O último reajuste anunciado pela Petrobras no GLP, foi no dia 9 de outubro, a estatal manteve por 95 dias os preços estáveis no gás de cozinha, “nos quais a empresa evitou o repasse imediato para os preços internos da volatilidade externa causada por eventos conjunturais, a companhia realizará ajuste no preço do GLP para as distribuidoras”, informou em nota. Desta forma o preço médio e venda do gás de cozinha, passou de R$ 3,60 para R$ 3,86 por kg, equivalente a R$ 50,15 por botijão de 13kg, refletindo reajuste médio de R$ 0,26 por kg.

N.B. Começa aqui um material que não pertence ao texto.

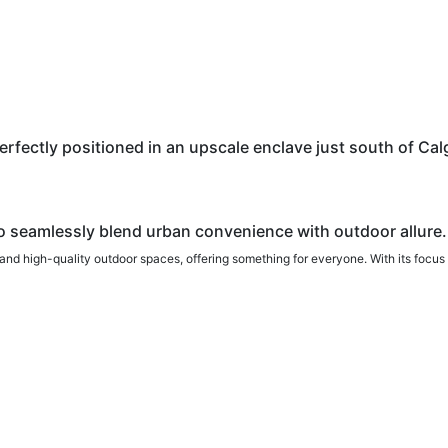
ectly positioned in an upscale enclave just south of Calga
o seamlessly blend urban convenience with outdoor allure.
and high-quality outdoor spaces, offering something for everyone. With its focus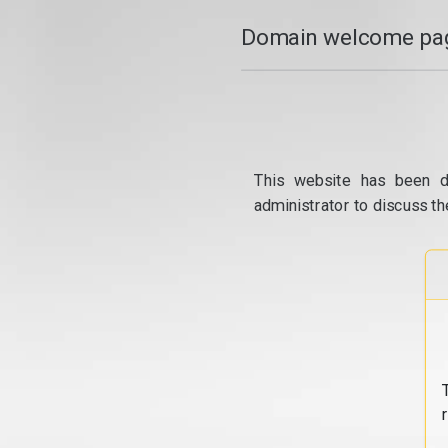
Domain welcome pag
This website has been d
administrator to discuss th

Na justificativa, a Petrobras afirma que “esses ajustes são importantes para garantir que o mercado siga sendo suprido em bases econômicas e sem riscos de desabastecimento pelos diferentes atores responsáveis pelo atendimento às diversas regiões brasileiras: distribuidores, importadores e outros produtores, além da Petrobras. E refletem parte da elevação nos patamares internacionais de preços de petróleo, impactados pela oferta limitada frente ao crescimento da demanda mundial, e da taxa de câmbio, dado o fortalecimento do dólar em âmbito global”.
| GLP 13 quilos | |
| Menor preço | R$ 89.90 |
| Maior preço | R$ 110,00 |
| Média | R$ 100,41 |
O Jornal Verdade mostrou que o alto preço destes insumos impactam na vida do francano, mudando completamente a rotina no dia a dia. “A nossa empresa serve a modalidade self service e marmitas. Neste ano, o movimento do restaurante caiu, já que o público predominante são os estudantes. O que nos manteve, ainda assim, com pouca margem de lucro, foi o fornecimento de marmitas para as empresas, cerca de 70% da nossa clientela. Os preços aumentaram, tanto dos alimentos quanto do gás e combustível, porém não conseguimos repassar este preço às empresas, uma vez que tínhamos contrato, no qual versa sobre o valor da refeição”, relatou a proprietária de um restaurante na zona sul de Franca, Ana Paula Machado.